Women held rallies around the globe on 8 March International Women’s Day, focusing in particular to women in Iran and Afghanistan fighting for their freedom.
Iran has cracked down on hundreds of women as protests against compulsory hijab and powers of the morality police continue in their sixth month, and Afghanistan’s Taliban has gradually banned girls from attaining an education in the country.
Protesters in London marched to the Iranian embassy, Reuters reported.
Rallies in Paris, Berlin, Beirut, Manila, Jakarta and Singapore called attention to the women in both counries, and Roza Otunbayeva, head of the UN Assistance Mission in Afghanistan, said it was “distressing” to witness the Taliban’s “methodical, deliberate, and systematic efforts” to push Afghan women and girls out of the public sphere.
Reporter Without Borders (RSF) condemned the arrest of female journalists in Iran in a statement. The journalist who visited Iranian Kurdish young woman Jîna (Mahsa) Amînî in the hospital as she fell into a coma while under custody of the morality police, Nilufar Hamedi, and the journalist who covered Amînî’s funeral, Elahe Mohammadi, both face charges of propaganda against the regime and conspiring against Iran’s national security, crimes that could have them executed.
“Women journalists have paid the price for being at the front line in recent crises,” RSF said.
RSF called for “the immediate and unconditional release of imprisoned women journalists throughout the world”, and warned the world that women were disappearing from the Afghan media landscape.

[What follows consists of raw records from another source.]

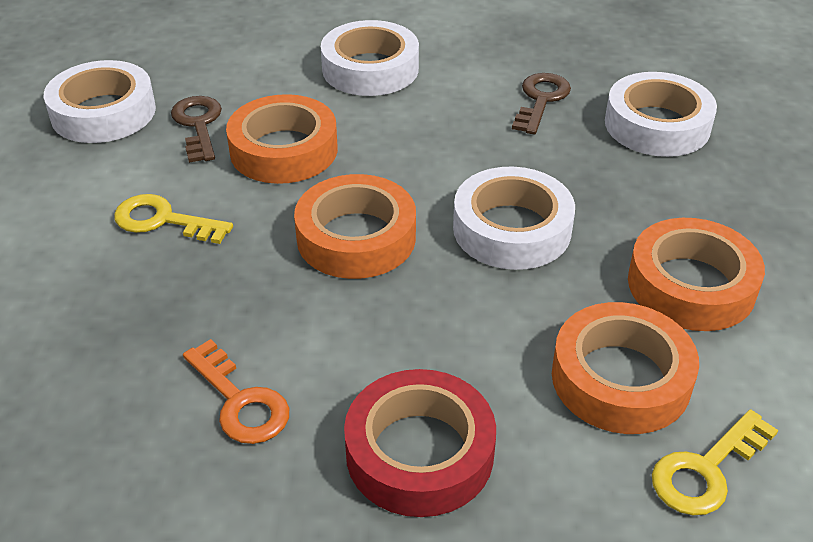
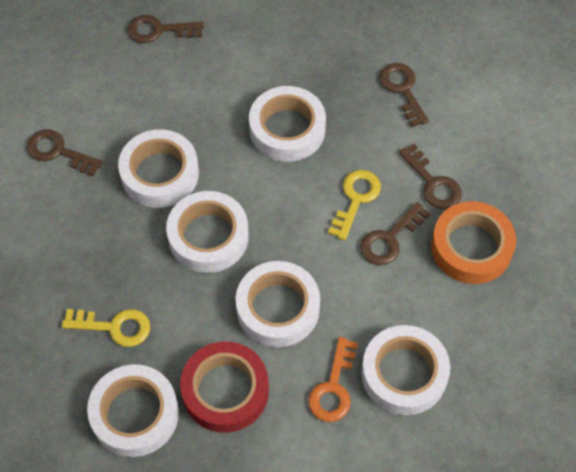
brown key: [171,96,222,163] [512,73,571,134] = 2 -> [27,129,103,176] [128,15,204,43] [360,202,430,265] [379,63,429,127] [399,143,462,209] = 5
orange tape: [226,94,338,184] [294,174,416,279] [552,302,699,434] [628,218,765,331] = 4 -> [431,201,516,284] = 1
white tape: [44,60,156,143] [321,20,419,96] [453,167,575,270] [605,72,717,157] = 4 -> [87,365,179,457] [118,129,199,208] [166,191,249,273] [236,261,320,347] [249,86,326,162] [361,325,450,415] = 6

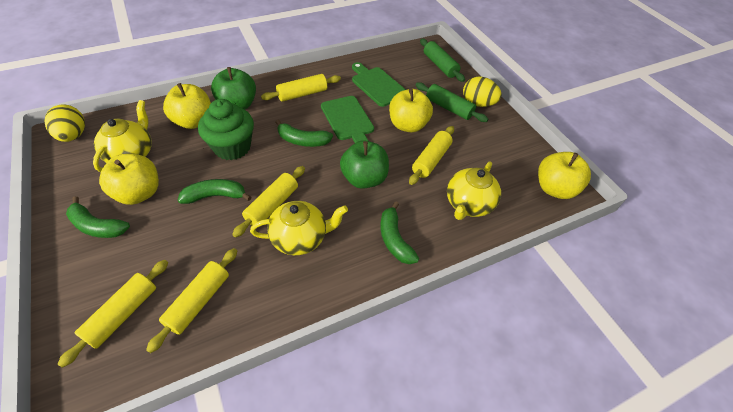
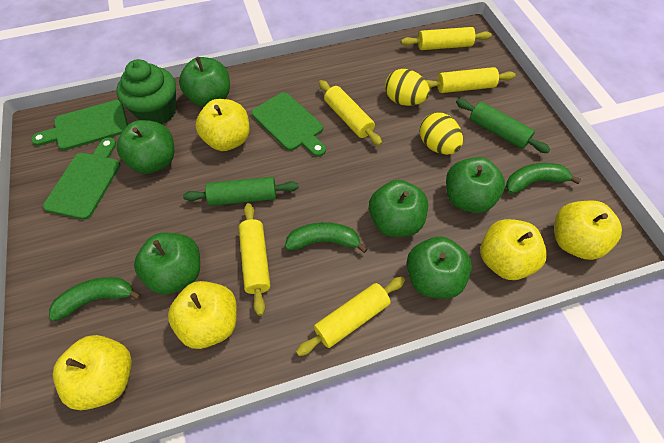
green apple: [211,67,256,110] [340,140,389,189] = 2 -> [117,120,174,174] [134,233,200,295] [179,57,230,107] [369,180,428,237] [407,236,472,299] [446,157,505,213] = 6
green banana: [66,196,130,238] [178,179,251,204] [275,120,333,147] [380,201,419,264] = 4 -> [49,277,141,321] [285,222,368,253] [506,163,581,194] = 3
green cutting board: [321,96,374,143] [352,62,406,107] = 2 -> [31,100,128,150] [43,138,120,220] [252,92,326,157] = 3
yellow apple: [99,154,159,205] [163,83,211,129] [389,89,433,132] [538,152,591,199] = 4 -> [53,335,132,410] [168,281,237,349] [195,99,250,151] [480,219,547,280] [555,200,622,260] = 5
yellow teapot: [93,100,152,172] [250,201,348,255] [447,162,501,220] = 3 -> none = 0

🔴Iran, Myanmar, Belarus, Afghanistan…Women journalists are paying a heavy price for being at the front line of recent crises.
Sadaf Rahimi, Afghan journalist exiled in France, spoke about the harassment of women journalists in #Afghanistan ↓ #8marchhttps://t.co/K88cBSSzdP pic.twitter.com/ZN3G382PYr
— RSF (@RSF_inter) March 8, 2023
In Pakistani capital Islamabad, Afghan refugees and women from the Hazara community took part in the march and demanded refugees’ and women’s rights for Afghans, The Guardian reported.